Hadoop Map-Reduce Tutorial r0.15.2 - JobControl

org.apache.hadoop.mapred.jobcontrol

然後我有點龜毛地跟同事閒聊為什摩上頭提到的 Document Similarity 的計算都沒有完整做完 Cosine Similarity 的動作，就只是作向量的內積部份( Dot product , Inner product space )，後來討論時也才想到，其實 Document Similarity 重點在於 keyword 是否有 match 到，因此向量內積的算法，恰巧可以用這樣個觀點上，只是我還是覺得些不妥，因為呈現的數值沒有正規劃，假設有兩組向量的比較

( 1 , 1 ) , ( 1 , 100 )

( 1 , 1 ) , ( 1 , 1 )

以單純向量內積結果，第一組數值是 101 , 第二組是 2 ，但我覺得相似程度應該是第二組最好，完全 match 啊，以 Cosine Similarity 的作法，就會變成 1 ~ -1 之間，即 0.714142143 和 1 ，就可以很輕易看出第二組最好囉。只是實用上，可能計算量大而不適用！但我還是打算實做完 Cosine Similarity 啦，若單純想用 Document Similarity 可以到 Pairwise Document Similarity in Large Collections with MapReduce 逛逛，上頭有完整的 Java 程式囉！另外，若又想要降低計算量，又想計算 Cosine Similarity ，那可以先將向量正規化，讓他們的長度都為 1 ，接著再用 Document Similarity 算，就可以是正解啦！

對於 Cosine Similarity 的實做，採用 Sparse Matrix/Vector 的方式紀錄各物件的屬性，流程如下：

物件 (Source) -> 取出特性 (1st Map) -> 依此特性進行收集 (1st Reduce) => 以特性為主體，決定有多少物件要計算內積 (2nd Map) -> 以內積項目進行收集與累積數值 (2nd Reduce)

第一次是以屬性(feature)作為丟給 Reducer 的分群，第二次則以兩內積作為丟給 Reducer 的分群依據。
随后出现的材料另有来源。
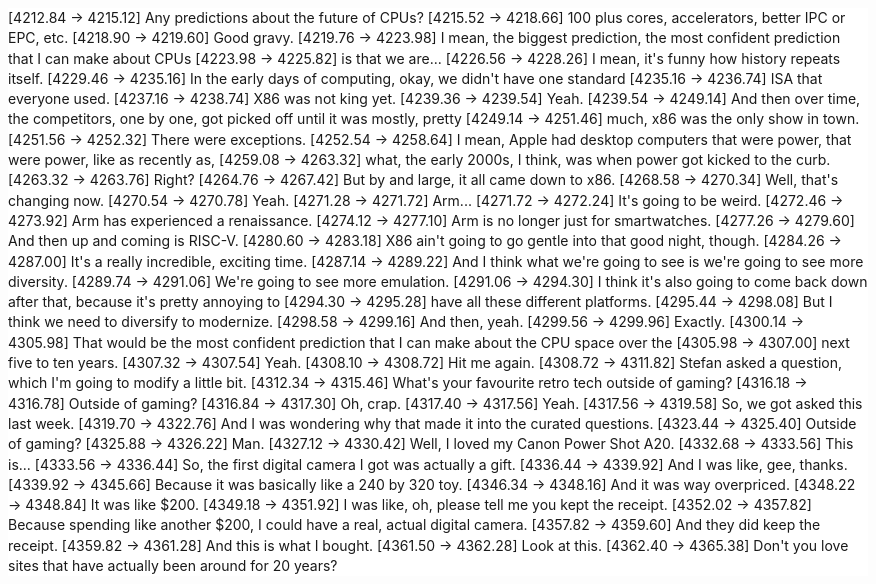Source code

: [4212.84 → 4215.12] Any predictions about the future of CPUs?
[4215.52 → 4218.66] 100 plus cores, accelerators, better IPC or EPC, etc.
[4218.90 → 4219.60] Good gravy.
[4219.76 → 4223.98] I mean, the biggest prediction, the most confident prediction that I can make about CPUs
[4223.98 → 4225.82] is that we are...
[4226.56 → 4228.26] I mean, it's funny how history repeats itself.
[4229.46 → 4235.16] In the early days of computing, okay, we didn't have one standard
[4235.16 → 4236.74] ISA that everyone used.
[4237.16 → 4238.74] X86 was not king yet.
[4239.36 → 4239.54] Yeah.
[4239.54 → 4249.14] And then over time, the competitors, one by one, got picked off until it was mostly, pretty
[4249.14 → 4251.46] much, x86 was the only show in town.
[4251.56 → 4252.32] There were exceptions.
[4252.54 → 4258.64] I mean, Apple had desktop computers that were power, that were power, like as recently as,
[4259.08 → 4263.32] what, the early 2000s, I think, was when power got kicked to the curb.
[4263.32 → 4263.76] Right?
[4264.76 → 4267.42] But by and large, it all came down to x86.
[4268.58 → 4270.34] Well, that's changing now.
[4270.54 → 4270.78] Yeah.
[4271.28 → 4271.72] Arm...
[4271.72 → 4272.24] It's going to be weird.
[4272.46 → 4273.92] Arm has experienced a renaissance.
[4274.12 → 4277.10] Arm is no longer just for smartwatches.
[4277.26 → 4279.60] And then up and coming is RISC-V.
[4280.60 → 4283.18] X86 ain't going to go gentle into that good night, though.
[4284.26 → 4287.00] It's a really incredible, exciting time.
[4287.14 → 4289.22] And I think what we're going to see is we're going to see more diversity.
[4289.74 → 4291.06] We're going to see more emulation.
[4291.06 → 4294.30] I think it's also going to come back down after that, because it's pretty annoying to
[4294.30 → 4295.28] have all these different platforms.
[4295.44 → 4298.08] But I think we need to diversify to modernize.
[4298.58 → 4299.16] And then, yeah.
[4299.56 → 4299.96] Exactly.
[4300.14 → 4305.98] That would be the most confident prediction that I can make about the CPU space over the
[4305.98 → 4307.00] next five to ten years.
[4307.32 → 4307.54] Yeah.
[4308.10 → 4308.72] Hit me again.
[4308.72 → 4311.82] Stefan asked a question, which I'm going to modify a little bit.
[4312.34 → 4315.46] What's your favourite retro tech outside of gaming?
[4316.18 → 4316.78] Outside of gaming?
[4316.84 → 4317.30] Oh, crap.
[4317.40 → 4317.56] Yeah.
[4317.56 → 4319.58] So, we got asked this last week.
[4319.70 → 4322.76] And I was wondering why that made it into the curated questions.
[4323.44 → 4325.40] Outside of gaming?
[4325.88 → 4326.22] Man.
[4327.12 → 4330.42] Well, I loved my Canon Power Shot A20.
[4332.68 → 4333.56] This is...
[4333.56 → 4336.44] So, the first digital camera I got was actually a gift.
[4336.44 → 4339.92] And I was like, gee, thanks.
[4339.92 → 4345.66] Because it was basically like a 240 by 320 toy.
[4346.34 → 4348.16] And it was way overpriced.
[4348.22 → 4348.84] It was like $200.
[4349.18 → 4351.92] I was like, oh, please tell me you kept the receipt.
[4352.02 → 4357.82] Because spending like another $200, I could have a real, actual digital camera.
[4357.82 → 4359.60] And they did keep the receipt.
[4359.82 → 4361.28] And this is what I bought.
[4361.50 → 4362.28] Look at this.
[4362.40 → 4365.38] Don't you love sites that have actually been around for 20 years?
透過這樣的架構，一開始在對物件取資料時，就可以用多個 Mapper 同時取資料做事，至於缺點部份，則是第二次 Map 在決定有多少項目要作內積相乘時，必須一次將資料讀完才行，以 MapReduce 的架構，就是指一列資料。這是因為在作兩兩向量內積時，需要產生 N 階乘的項目，必須一口氣先得知有幾個項目才行，假設共有一千萬的項目，結果共有 900,000,000 的項目同樣擁有某個屬性時(feature)，這將導致第一次 Reduce 產生會有一列擁有 900,000,000 的資料，並且在第二次 Map 時，記憶體一開始得讀入九百萬的項目，接著在產生 900,000,000! 等待相乘計算內積的數量。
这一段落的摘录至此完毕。